A terror straight out of “Jaws” struck Coney Island on Tuesday when officials shut the beach over a shark sighting — only to be told later the beast was just a docile, harmless basking shark.
The Parks Department shuttered sections of the beach from West 10th to West 16th streets for three hours out of an “abundance of caution,” after a woman started screaming at the top of her lungs: “Shark! Shark!’”
Witness Lisa Salerno said she heard the other woman’s cries and looked into the ocean, only to see a “dark thing in the water with a fin sticking out.”
“No one wants to get in the water at all,” she said. “They’re afraid.”

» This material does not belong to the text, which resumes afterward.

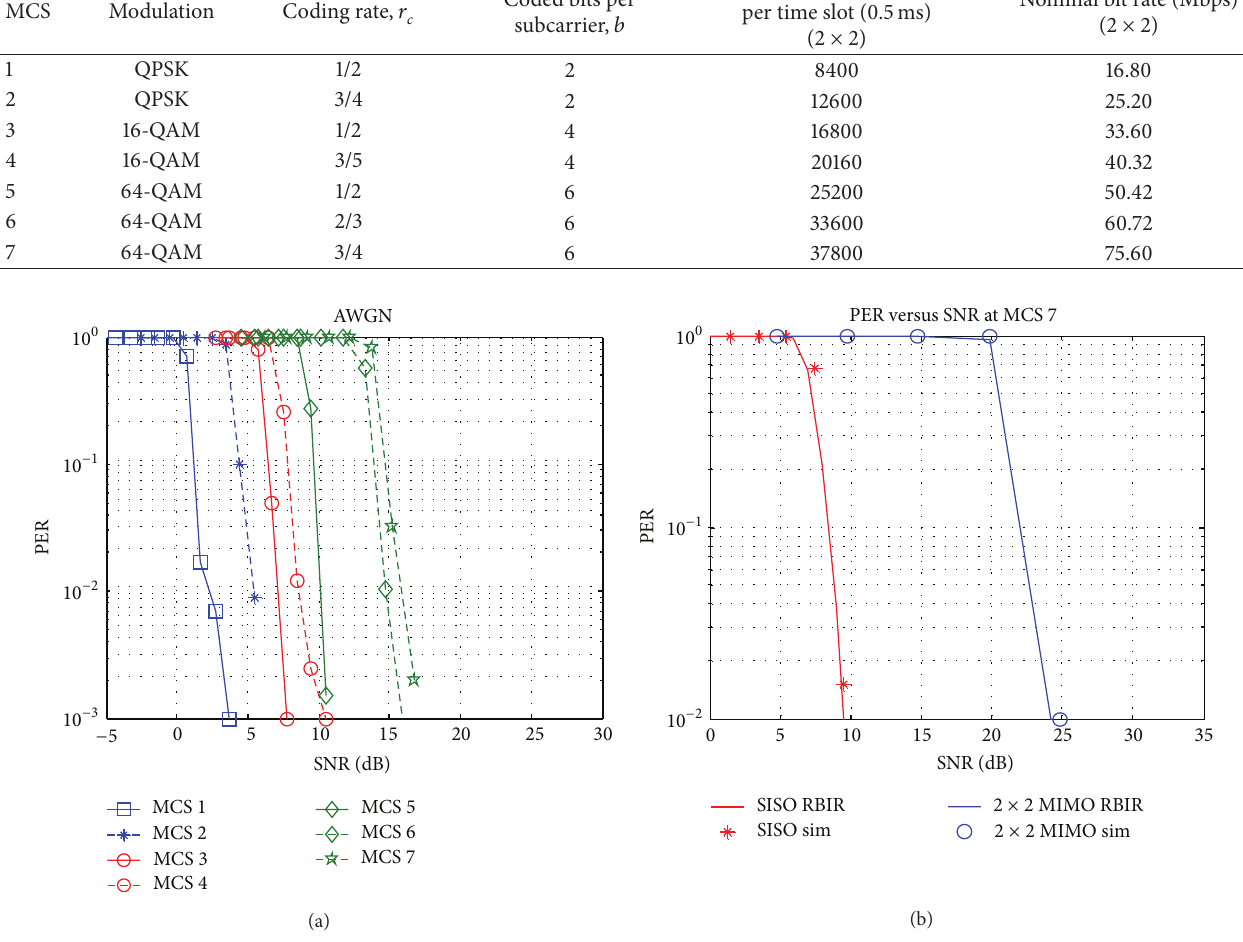
Figure 2: OFDMA for (a) PER under ideal AWGN channel conditions and (b) validation of RBIR abstraction for a wideband channel ( 2 × 2 SM with MCS mode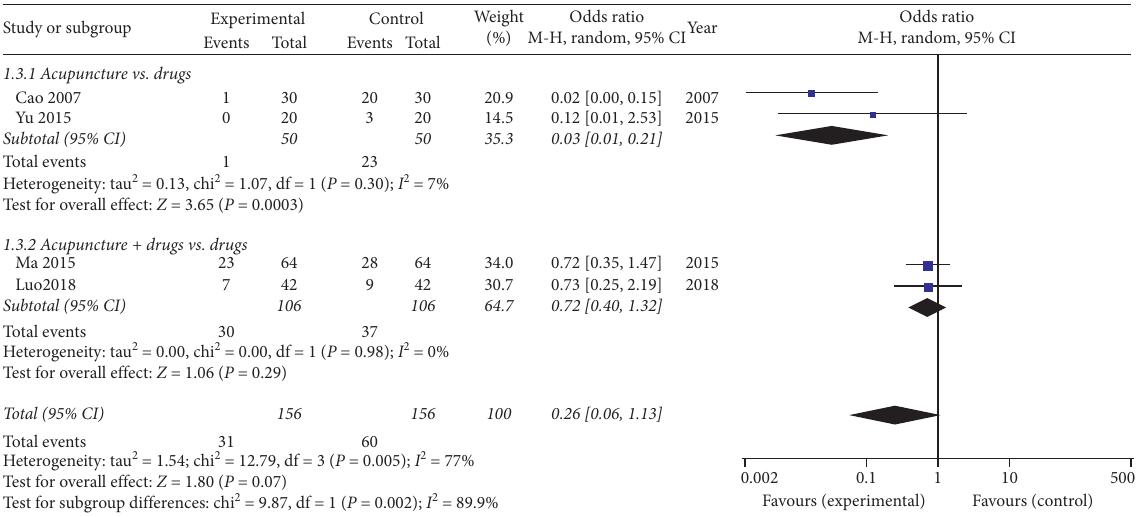
Figure 6: Meta-analysis for adverse events of acupuncture versus the control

Swimmers try to spot sharks in the waters off Coney Island.Paul MartinkaBut New York Aquarium director Jon Dohlin spoke to witnesses and determined the fish was likely just a plankton-eating basking shark — the world’s second largest fish, which lacks the razor-sharp teeth of hunters, such as great whites or hammerheads.
Basking sharks, which can grow to 36 feet in length, feed with their mouths open as they filter zooplankton, small fish and plankton through their massive gill rakers.
“We’ve seen significant schools of fish offshore here which explains their behavior coming close to the shoreline. It’s feeding behavior,” said Dohlin, who believes Tuesday’s Coney Island visitor was a young basking shark because it was just 8-feet long.
The beach was reopened after Dohlin concluded the fearsome-looking fish was all bark and no bite.
Video posted to Instagram showed an ominous fin poking out of the water and gliding around. Witnesses crowded around the shore to get a better look, but some got right back into the water, unafraid of the gentle giant.
Camp counselor Aaron Abramov and the kids he was supervising stayed in the water.
“I was swimming next to the sharks, they were 20 yards away,” he said. “They don’t hurt people. There were about four of them about 6-feet long. I’m here with 10 campers and I let them stay in the water. I was right next to them and they weren’t scared.”
Sharks are no strangers to Coney Island. A 100-pound smooth hammerhead named Elias was stalking the waters off Brooklyn and Long Island last summer.